Natural Life tells the worst possible story about the U.S. justice system and American justice in a way that is not only affecting but generative. Even’s main visual editing device is the split screen in which juxtapositions are used cinematically. Yet Natural Life’s aesthetic strategies resist the commonplace presentation of talking heads taking turns with their narration as if on a witness stand. Instead of just a cavalcade of lawyers, police officers, bureaucrats, prisoners’ family members, and victims’ families, the pairings offer context, contrast, relief, respite, reinforcement. They underscore the humanity of the film’s subjects as people who are confined all the time.

The documentary’s panoply of imagery transmits through the watcher’s senses. Images of leaves as ubiquitous nature transact with fences and gates as ubiquitous prison-life anomalies. Through repetition, the slot where food is passed to prisoners in solitary confinement is not just an aperture into a view of a cage, but a portal to compassion for the prisoner loneliness and deprivation the gesture underlines.

At the start of the film an animal tethered to a rope appears next to a view of a groomed horse loping into a barn. The rider who dismounts expertly is the twin sister of a brother who was murdered. An unlocked door swings open and shut in wind. The victim’s sister tells of the poverty and dysfunction with which her young life was saddled, before her twin’s murder made her burden even heavier.

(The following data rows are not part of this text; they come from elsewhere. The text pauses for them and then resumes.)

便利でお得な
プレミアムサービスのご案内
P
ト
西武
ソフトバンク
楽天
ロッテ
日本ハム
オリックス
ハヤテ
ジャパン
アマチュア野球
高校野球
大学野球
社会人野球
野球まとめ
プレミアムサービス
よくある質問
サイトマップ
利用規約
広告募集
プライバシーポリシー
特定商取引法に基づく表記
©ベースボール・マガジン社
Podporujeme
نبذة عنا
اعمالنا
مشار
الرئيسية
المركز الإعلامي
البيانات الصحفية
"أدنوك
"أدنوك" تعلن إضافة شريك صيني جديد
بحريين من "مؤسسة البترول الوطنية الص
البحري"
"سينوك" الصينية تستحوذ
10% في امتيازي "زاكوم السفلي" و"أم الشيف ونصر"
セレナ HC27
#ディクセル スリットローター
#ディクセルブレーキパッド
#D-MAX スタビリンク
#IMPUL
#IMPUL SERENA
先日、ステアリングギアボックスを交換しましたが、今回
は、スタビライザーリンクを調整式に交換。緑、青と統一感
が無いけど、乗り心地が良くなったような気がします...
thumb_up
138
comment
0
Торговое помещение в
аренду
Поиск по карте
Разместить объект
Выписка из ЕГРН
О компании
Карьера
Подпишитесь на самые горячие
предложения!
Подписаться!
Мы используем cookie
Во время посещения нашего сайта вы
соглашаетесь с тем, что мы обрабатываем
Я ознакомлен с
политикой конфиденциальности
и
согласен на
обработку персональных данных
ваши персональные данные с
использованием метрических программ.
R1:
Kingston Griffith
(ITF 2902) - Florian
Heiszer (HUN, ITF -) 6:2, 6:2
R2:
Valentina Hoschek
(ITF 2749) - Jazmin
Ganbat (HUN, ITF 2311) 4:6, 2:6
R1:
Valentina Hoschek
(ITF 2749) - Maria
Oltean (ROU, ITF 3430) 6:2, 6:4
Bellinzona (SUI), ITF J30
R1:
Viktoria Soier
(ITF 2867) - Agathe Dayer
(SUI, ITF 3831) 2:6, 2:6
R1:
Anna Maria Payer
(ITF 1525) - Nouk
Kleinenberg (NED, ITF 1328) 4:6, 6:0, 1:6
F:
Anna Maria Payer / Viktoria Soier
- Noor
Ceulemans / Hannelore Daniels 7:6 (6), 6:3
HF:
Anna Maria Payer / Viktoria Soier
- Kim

Even considers scale and proportion in her storytelling that also advances her protest against this horrendous form of imprisonment for juvenile offenders that manifested in the late 1980’s and early 1990’s with the rise of the myth of the “super-predator” advanced by some criminologists, and described by Bryan Stevenson of the Equal Justice Initiative in his book Just Mercy. From page 159:

Sometimes expressly focusing on black and brown children, theorists suggested that America would soon be overcome by “elementary school youngsters who pack guns instead of lunches” and “who have absolutely no respect for human life.” Panic from the impending crime wave expected from these “radically impulsive, brutally remorseless children” led almost every state to enact legislation that increased the exposure of children to adult prosecution.

No cohort of “super-predators” ever manifested, and the myth has been thoroughly debunked.